Many anglers catch the occasional black drum because they love to hit cut shrimp. They tend to ignore some other popular baits, including worms, cut fish or live minnows, though a hungry black drum will occasionally bite anything.
Experienced anglers targeting these fish will vary their baits by the season. This time of the year pinfish tend to take the cut shrimp off your hook quickly in inshore waters, so some folks catch black drum by using sand fleas or fiddler crabs. You can also use the shellfish-flavored synthetic strips like those made by Fishbites. The slow-moving black drum are rarely caught on lures.
Although they are a powerful, chunky fish black drum often bite very softly. This is because their crushing teeth are actually in their throats, and they will take your bait into their mouths tuning it over before grinding it up. This produces a slight vibration on your line that is something like someone plucking a guitar string. At other times a black drum will nail your bait and you won’t have to worry about setting the hook.
Black drum are comparable to freshwater catfish when it comes to nocturnal activity. They usually feed better after dark, because they operate more by smell and touch than sight. Some folks fishing for black drum wait until sunset to start, taking advantage of the cooler weather, less-crowded conditions and decreased presence of the bait-stealing pinfish.
If you are looking for something to do while waiting for your favorite fall fish to go on a run, then checking out a bridge or pier at night and fishing around a piling for black drum is a great way to spend your time. They are a lot of fun and you may come away with something to eat while you are waiting on the more glamorous species to arrive.
Lowcountry Black Drum Casserole
6 black drum fillets (from fish around 2 pounds)

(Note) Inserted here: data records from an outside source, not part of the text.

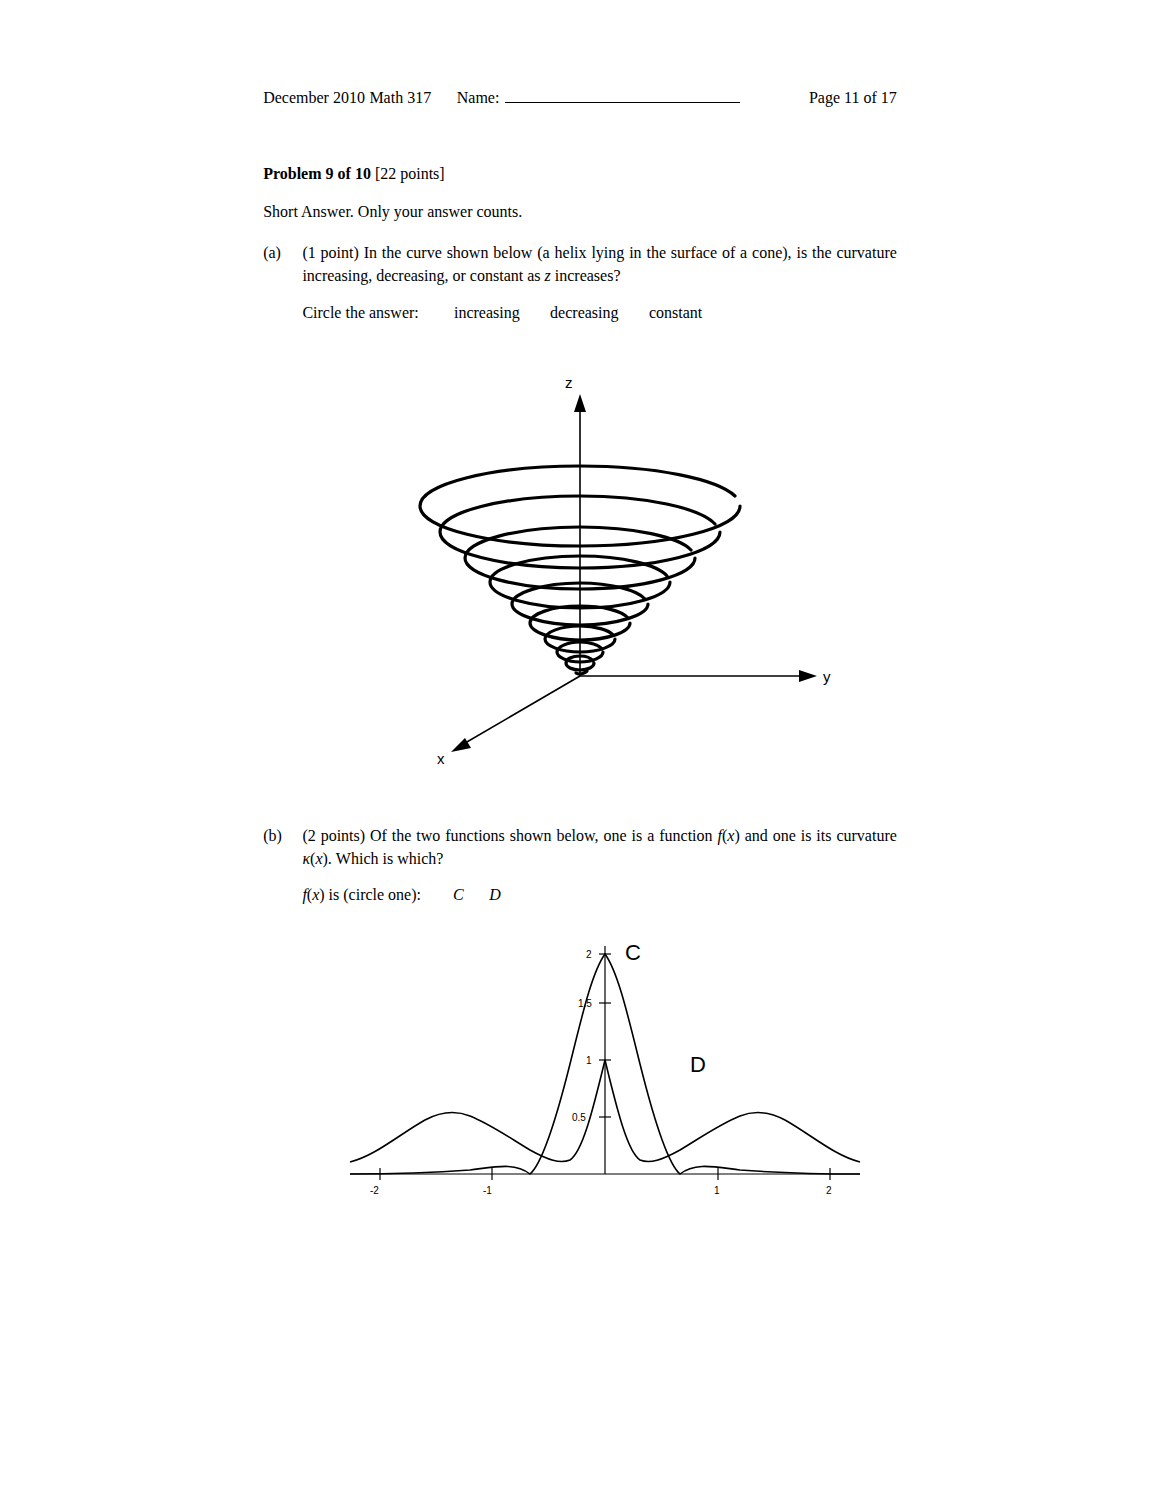December 2010Math 317 Name:
Page 11 of 17
Problem 9 of 10 [22 points]
Short Answer. Only your answer counts.
(a)
(1 point) In the curve shown below (a helix lying in the surface of a cone), is the curvature increasing, decreasing, or constant as z increases?
Circle the answer:increasing decreasing constant
z y x
(b)
(2 points) Of the two functions shown below, one is a function f(x) and one is its curvature κ(x). Which is which?
f(x) is (circle one):CD
0.5 1 1.5 2 -2 -1 1 2 C D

3 medium potatoes, cut into chunks
2 small yellow onions, chopped
1 cup bread crumbs
2 tablespoons butter
paprika and black pepper
Put potatoes, onions and butter in a covered casserole dish and bake at 350 degrees for 20 minutes. Remove from heat and place fish on top of potatoes and onions. Sprinkle lemon juice, paprika and pepper on fish. Cover casserole with bread crumbs. Return to heat and continue baking for 10 minutes or until fish is done (when it flakes easily with a fork). Serves four.